Page extract.
┌────────
SYK: My interest in the Paul Bunyan mythos goes back many years – it started with a fairly straightforward interest in logging history and this American myth, but as I learned more about early American history, especially in the Wild West, I realised how much history I didn’t know, or that was left deliberately untaught to me. A lot of these histories are glossed over in the popular American narrative. The popular conception of early American history, and especially that of Old West heroism is one full of white heroes and white individualism, which is more a matter of myth-building than historical fact. Often, marginalized groups are spoken of as a monolith, as a people rather than a collection of individual people, living a diversity of lives. This is not true now, and it wasn’t then either.

Shing Yin Khor Illustration

Paul Bunyan and the Blue Ox

SYK: The evolution of the Paul Bunyan myth feels like a microcosm of this history to me – it has become a story of individual strength, while the stories in the oral tradition are often far more about collective labor. Including Pei Pei(as the stand-in for Babe the Blue Ox) felt pretty compulsory to me, he’s just such a signifier of the Paul Bunyan myth, and I also just wanted a big goofy ox in the book.

I find American myth-building extremely compelling, and Paul Bunyan is probably the biggest American mythological figure, although probably a less generally destructive one than the myth we have made our “founding fathers” out to be. The American mythology dehumanizes and caricatures us. It tells us that indigenous people were “savages,” or healers, with no nuance for the individual, it tells us that enslaved people were “treated well,” it ignores the labor and death that this entire country was predicated on, and yes, some of the early Paul Bunyan stories are racist.

Shing Yin Khor Illustration

And to also know that these logging camps were filled with immigrants, and Black and Indigenous workers, that they had tons of Chinese and Japanese workers in them – at the center of this book is the simple question – what were the stories that we lost, because of the person that told them?

MUF: Why did you decide to set this story in a logging camp?

SYK: I am specifically interested in logging and forest history, and in the evolution of the Paul Bunyan mythos – a logging camp was the obvious choice.

The Power of Myth

MUF: A major theme of your book is the reclaiming of the power of myth and who gets to own it. How do you hope to empower your readers with this message?

SYK: I’m writing quite indulgently here – the reader I’m trying to write for is the 12 year old version for myself, not anyone else. I wrote this book to restore something to the young version of me, who only found books about brave imaginative kind white girls. I hope that young readers today won’t need to have that futile search because my fellow authors have already been writing them into history. I hope there are more books like this, especially those that center Black and Indigenous perspectives, but I am heartened that this book is coming out at a time where marginalized voices are centered more, even though I think the traditional publishing industry still has a very long way to go. I hope that this book assures young readers from marginalized communities that they can tell their own stories too, and I hope that the collective work of my elders and my peers and the work that I try my best to do now and in the coming years, will help to ease the path for them to center their own voices as storytellers and be their own protagonists.
└────────
Extracted records.
┌────────
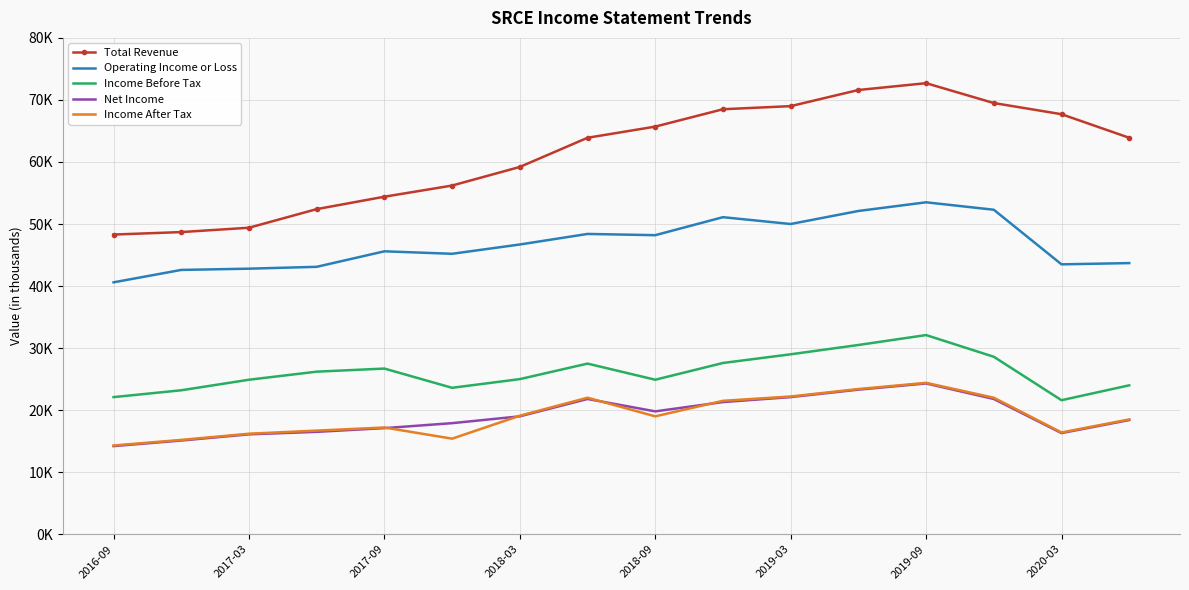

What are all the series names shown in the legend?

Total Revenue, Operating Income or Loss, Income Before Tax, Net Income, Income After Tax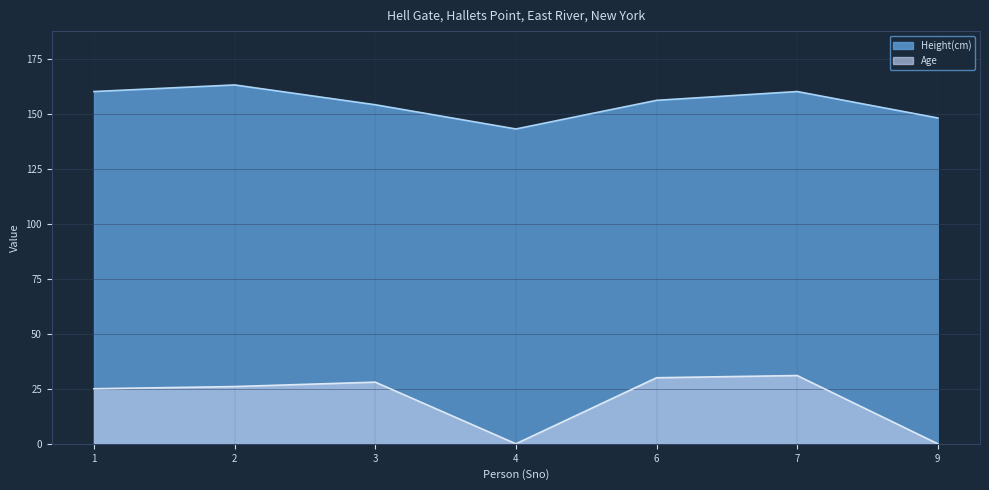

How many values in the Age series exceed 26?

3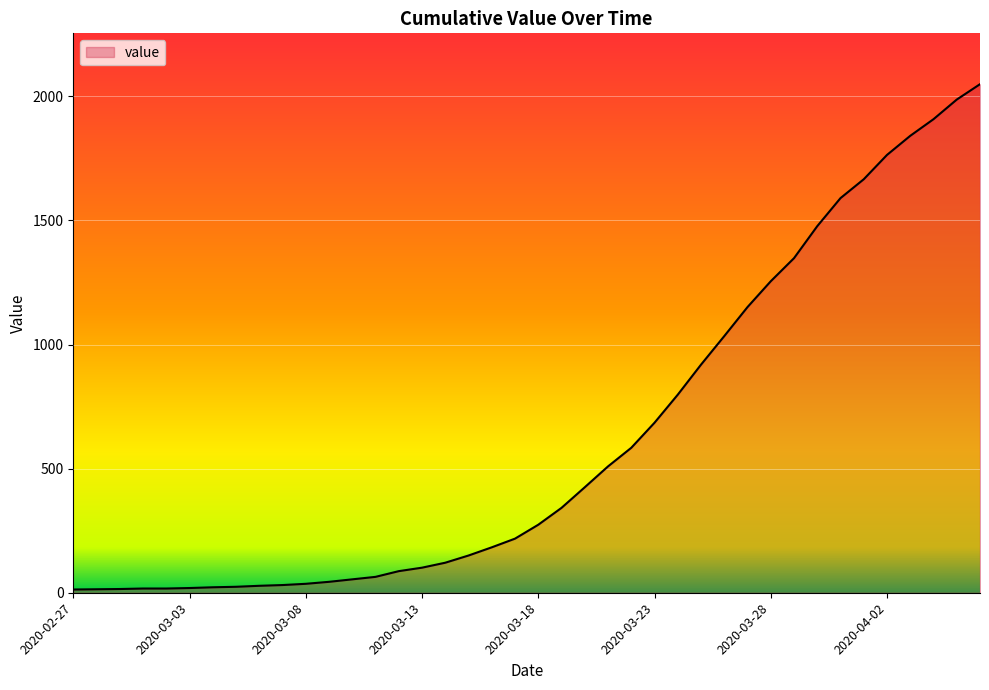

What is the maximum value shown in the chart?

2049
└────────
┌────────
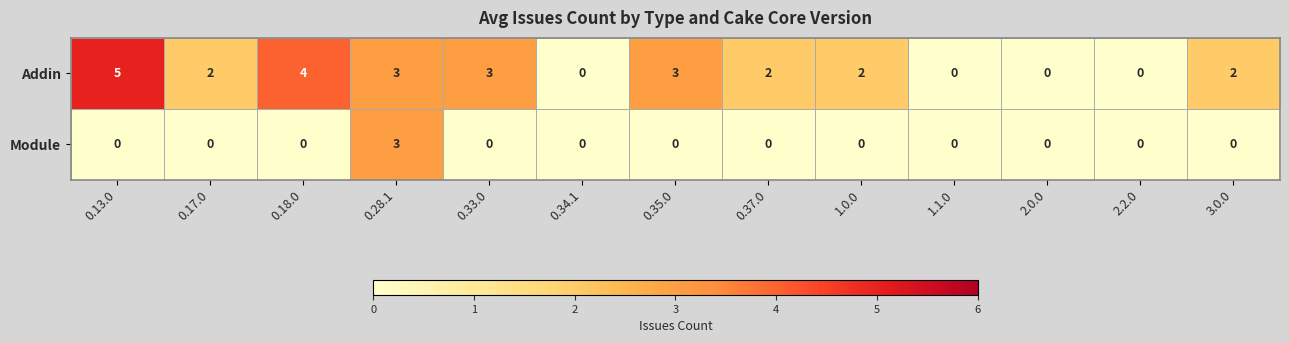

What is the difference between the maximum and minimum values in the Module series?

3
└────────
┌────────
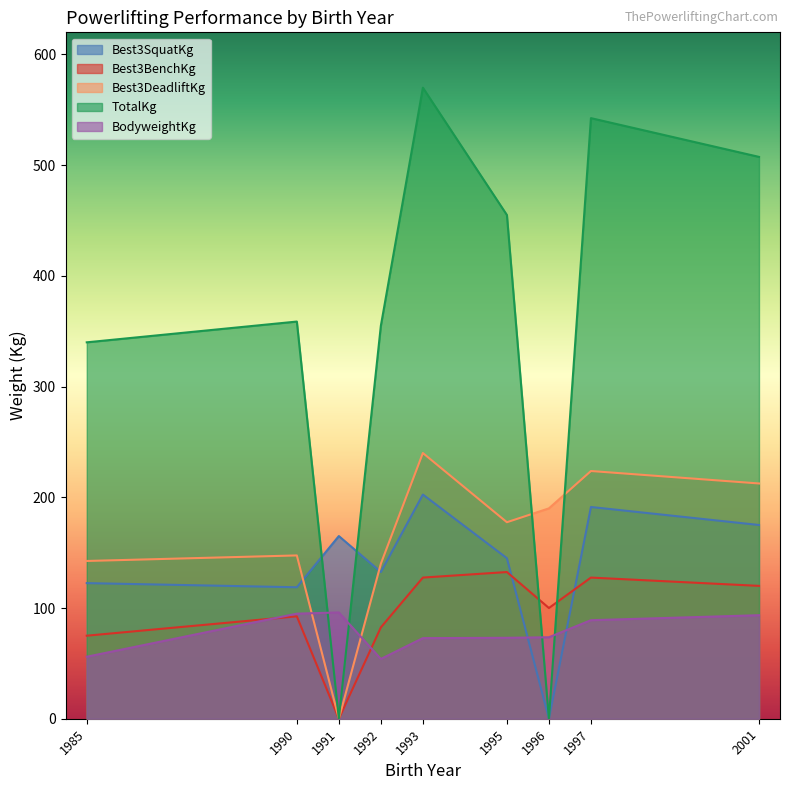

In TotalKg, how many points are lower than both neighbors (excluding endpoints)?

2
└────────
Tasks.
A) In the interview about the Paul Bunyan myth, who serves as the stand-in for Babe the Blue Ox?
B) Decide whether each statement agrees with the interview about the Paul Bunyan myth. Answer yes or no for each, and quote the words of the interview that settle it.
(i) The stories in the oral tradition are often more about collective labor than individual strength.
(ii) The book was written mainly for today's adult readers.
(iii) The logging camp setting follows from an interest in logging and forest history.
C) Carry on the interview about the Paul Bunyan myth from the point where it ends.

Responses by task.
A) Pei Pei

B)
(i) Yes: "the stories in the oral tradition are often far more about collective labor"
(ii) No: "the reader I’m trying to write for is the 12 year old version for myself, not anyone else"
(iii) Yes: "I am specifically interested in logging and forest history, and in the evolution of the Paul Bunyan mythos – a logging camp was the obvious choice."

C)
The Chinese Story in Logging Camp History

MUF: One of the most painful moments in the book is drawn from the racial tension that followed the Chinese Exclusion Act—can you describe the experience of writing and researching that period?

SYK: The thing about doing research about any marginalized peoples, and especially if you are from the same group, is that you often get bogged down by the grief and trauma of the research. It is difficult, because a lot of the history is not well documented, and what is documented is often the violence of the time period against Chinese workers. 

Part of my impetus for writing Auntie Po was actually learning how Chinese people were, in some ways, valued by the world beyond their own Chinese communities. The plot point where Ah Hao finds out that he was paid more than the white cook is a historical fact, that I encountered in Sue Fawn Chung’s Chinese in the Woods, which is just about the only academic book about working-class Chinese in the lumber industry in this era. This story of logging camp cooks sprang basically fully formed into my head when I read it – I already knew a lot about the Paul Bunyan mythos, and I knew a lot about the early American logging industry, but this book so clearly placed Chinese people in this history I was already interested in and made it feel like it was something I deserved to claim.

((Enjoying this WNDMG interview? Read this guest post from author Christina Li))

Today’s Bias

MUF: How do you feel that history connects to today’s awful bias against the Asian

community?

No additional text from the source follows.